Hello fellow grass lovers,

Newbie here with a mediocre lawn that was the builders special with our new construction home. It has always been very thin and patchy - I'm sure my 'attempts' at overseeding/etc to fix didn't help much. We are located just outside of Toronto.

The general plan for the year is to:
- Proper de-thatch in spring (done, two yard waste bags full)
- Soil test and fertilize in spring
- Aeration, overseed, top dress, fertilize in fall.

The soil test has come back and I am seeking some guidance on fertilizer/etc for this spring.


----------



## g-man (Jun 15, 2017)

Do you know the test methods for this test? Is this all the test results (no calcium?)


----------



## MisterMatt (Apr 8, 2020)

That's it .. other than a page where you could do calculations on the results and levels to determine what you may need for fertilizer amounts.

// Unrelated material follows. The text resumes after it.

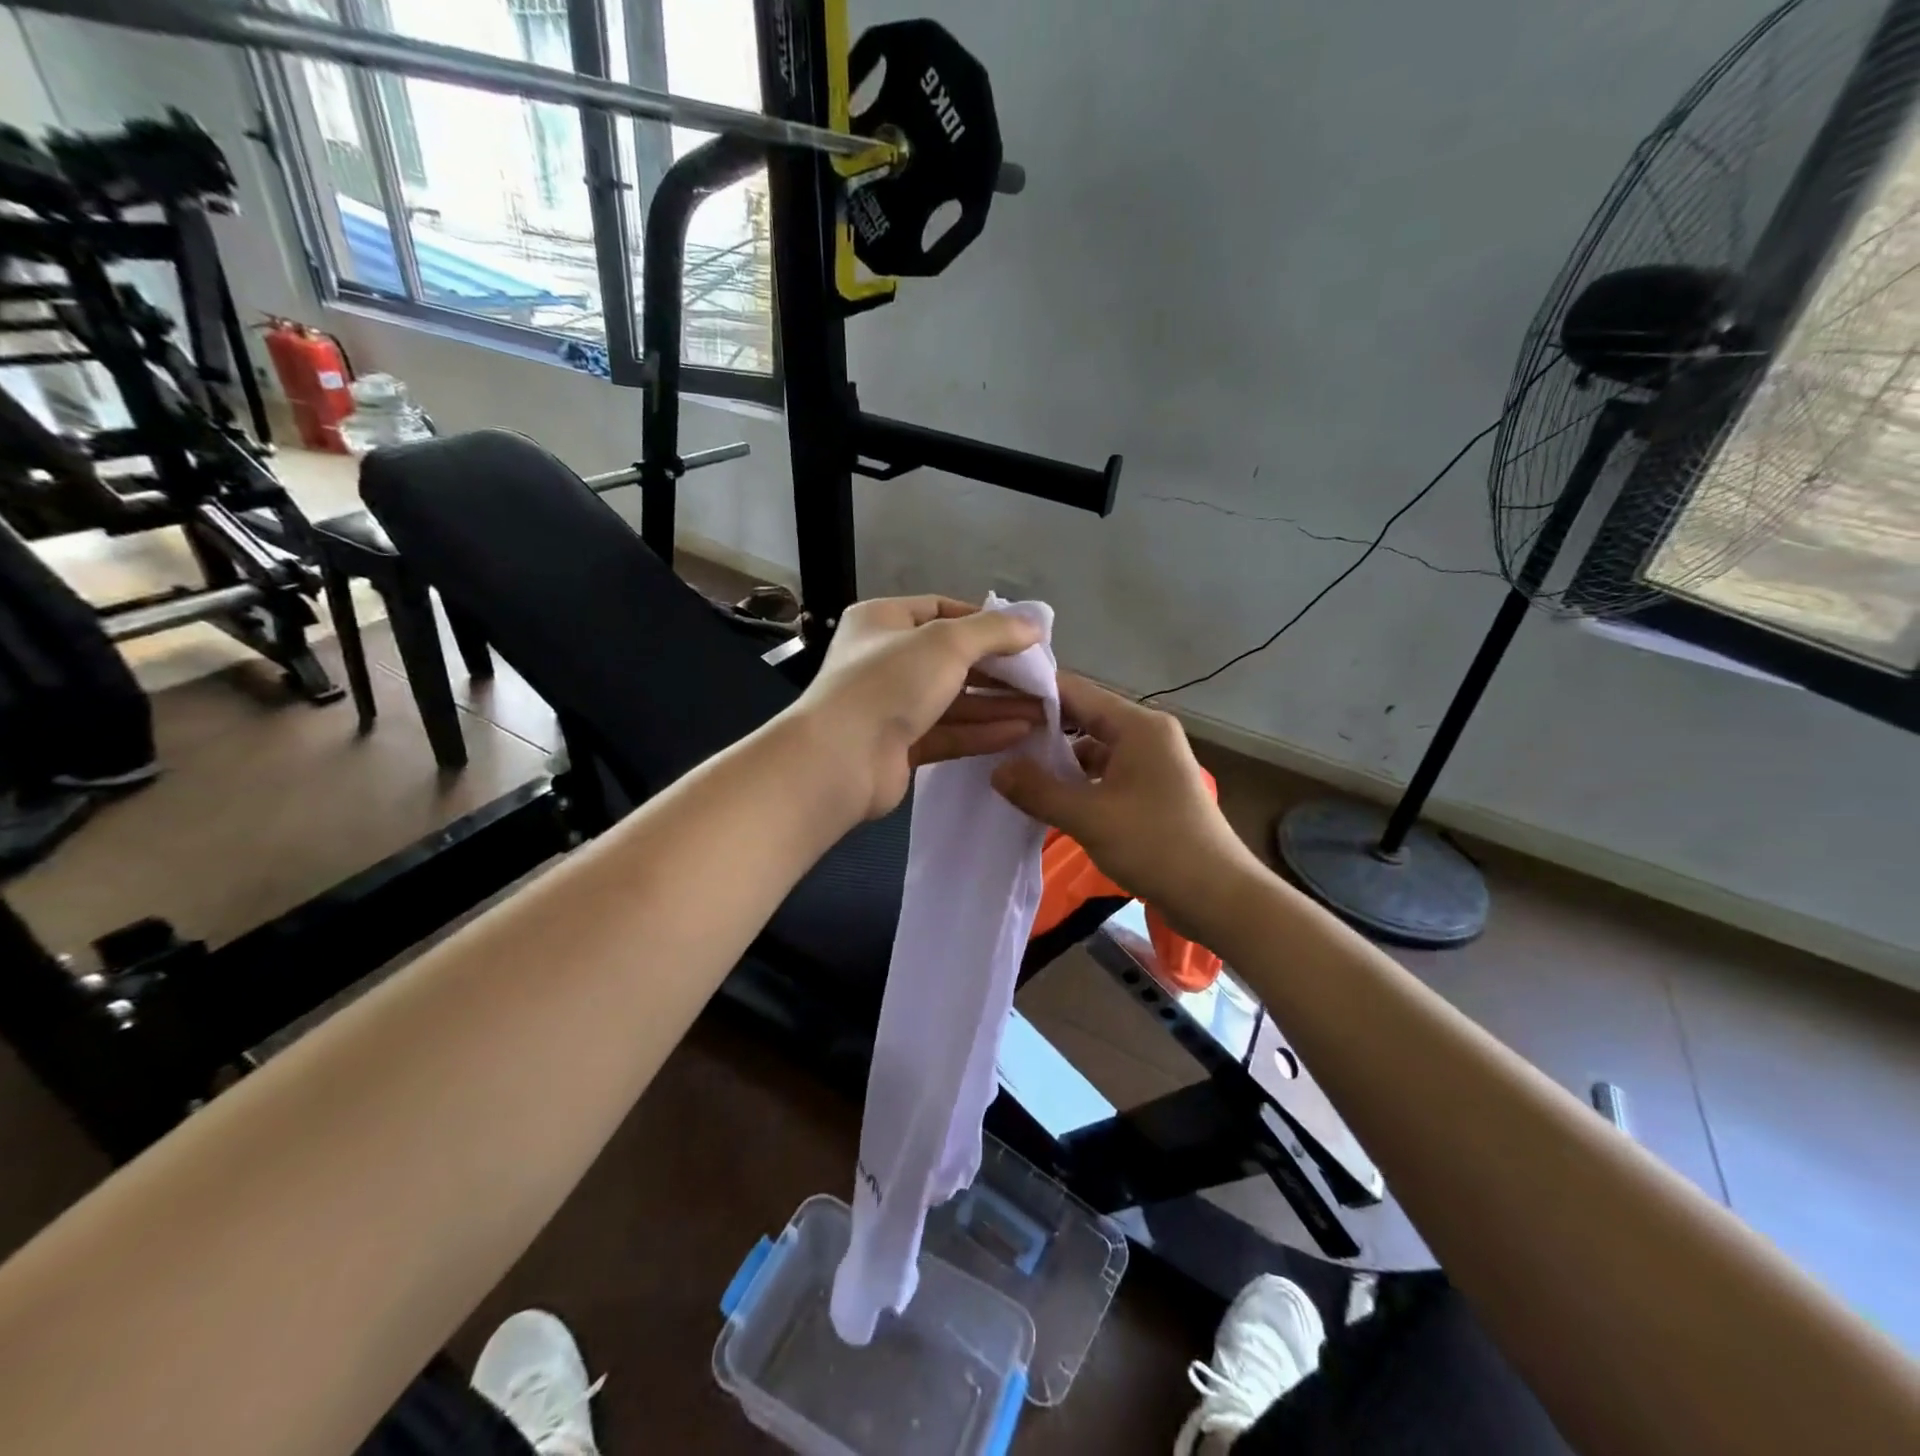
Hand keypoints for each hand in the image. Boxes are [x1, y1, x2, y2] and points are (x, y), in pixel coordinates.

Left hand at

Doesn't layout the test methodology but I could probably get that from the lab itself.


----------



## Chris1 (Apr 22, 2020)

results are some what limited , you could try another lab. PH is high , need sulfur and possibly gypsum . phos , K and OM are low


----------



## Ridgerunner (May 16, 2017)

You'll need to call the lab and ask which extractant method was used to extract the major cation (Mg and K-potassium) and what extractant was used for P (phosphorous). Different extractants produce different results and it's necessary to know which extractant were used to determine nutrient deficiencies or excesses and to estimate needed application rates.


----------



## CanadianGrassMan (Apr 25, 2020)

where did you get your soil tested?


----------



## MisterMatt (Apr 8, 2020)

Agriculture Lab at University of Guelph


----------



## Ridgerunner (May 16, 2017)

University of Guelph uses Bicarbonate (Olsen) for P and Ammonium Acetate for Mg and K and Walkley Black method for OM. With a pH of 7.9, Ca should be abundant. If I recall correctly: 1 mg/l = 1 ppm, but Google to verify.

Olsen
Sufficiency Range (ppm): 12-28

Ammonium Acetate pH7
Sufficiency Range Ranges (ppm)
Ca: 500-750
Mg: 140-250, 100-200 for sands
K: 100-235, 75-175 for sands
S: 30-60


----------



## doverosx (Aug 7, 2019)

Thanks for the conversion, I also had Guelph university sample my soil.


----------